**What to do**
Where the listing below reaches the line containing "(183, 347) none -> (307, 502) //", start writing out lines exactly, and stop once the line containing "(169, 474) none -> (448, 781) //" has been written.

**Supplied material**
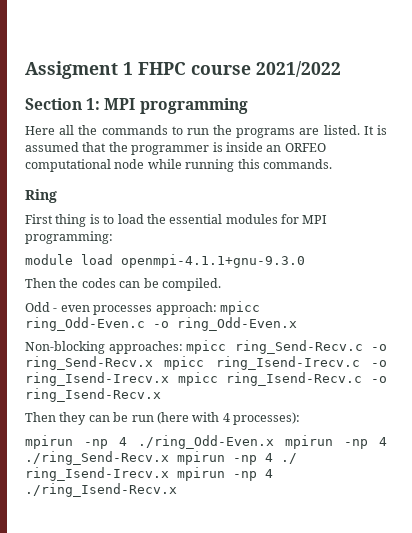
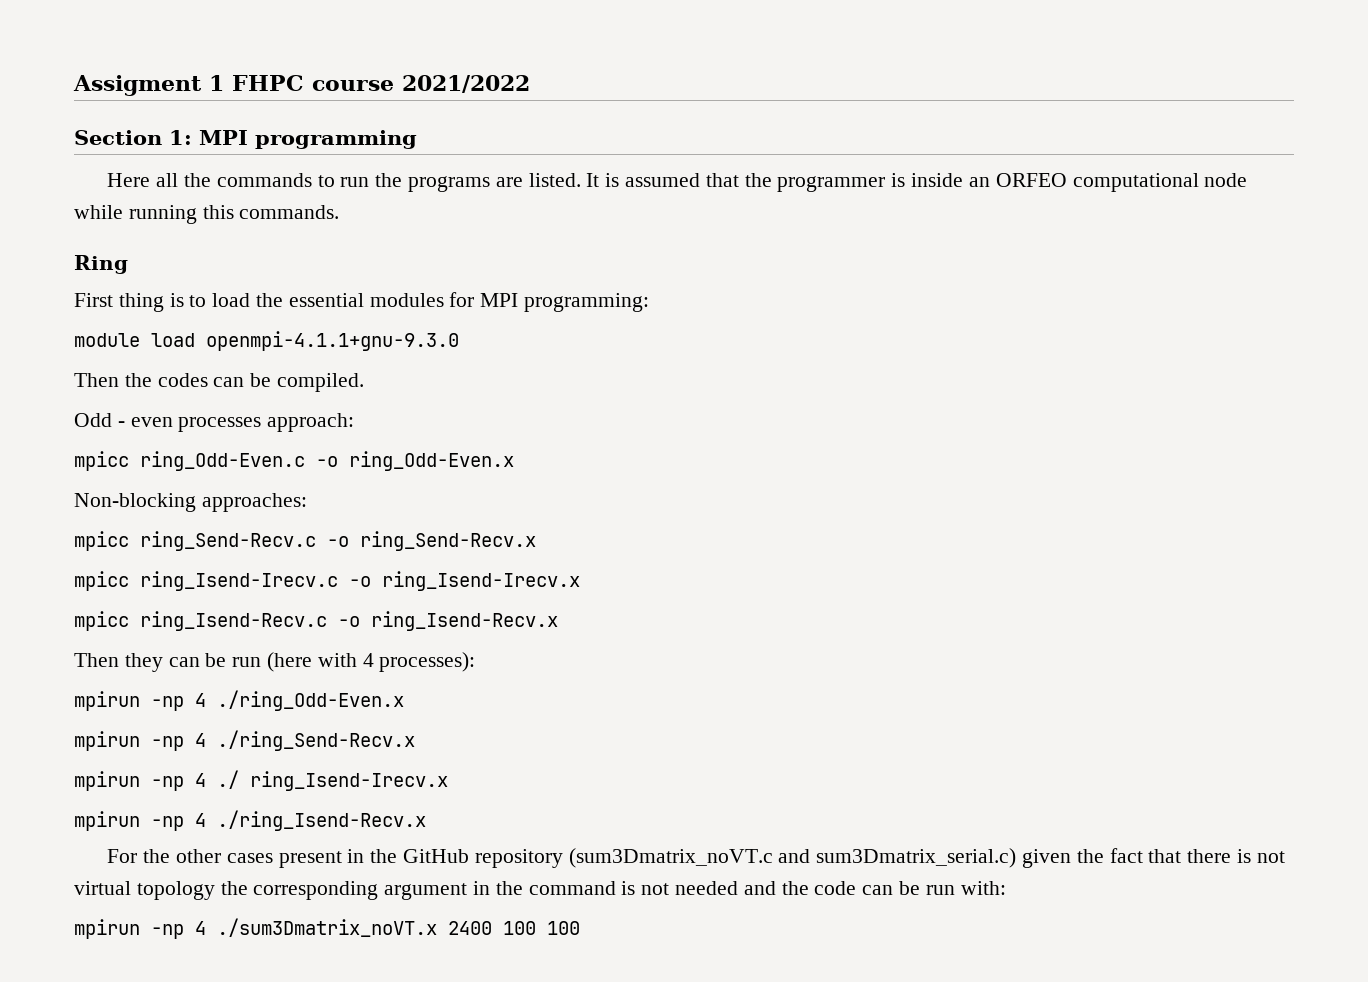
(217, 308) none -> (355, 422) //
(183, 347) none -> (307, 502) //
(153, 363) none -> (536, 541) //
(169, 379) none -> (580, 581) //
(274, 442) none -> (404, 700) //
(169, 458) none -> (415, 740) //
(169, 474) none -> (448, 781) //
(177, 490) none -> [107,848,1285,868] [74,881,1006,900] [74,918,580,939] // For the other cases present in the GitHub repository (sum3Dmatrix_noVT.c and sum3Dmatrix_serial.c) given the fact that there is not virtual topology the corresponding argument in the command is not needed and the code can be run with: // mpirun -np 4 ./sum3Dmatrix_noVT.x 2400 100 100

...

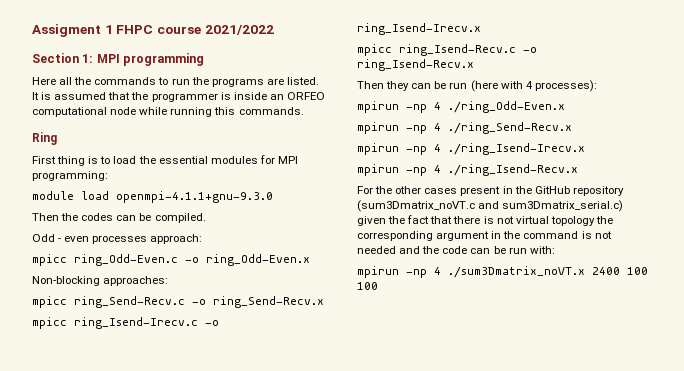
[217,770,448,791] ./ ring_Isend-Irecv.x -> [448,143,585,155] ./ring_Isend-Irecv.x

**Expected answer**
(183, 347) none -> (307, 502) //
(153, 363) none -> (536, 541) //
(169, 379) none -> (580, 581) //
(274, 442) none -> (404, 700) //
(169, 458) none -> (415, 740) //
(169, 474) none -> (448, 781) //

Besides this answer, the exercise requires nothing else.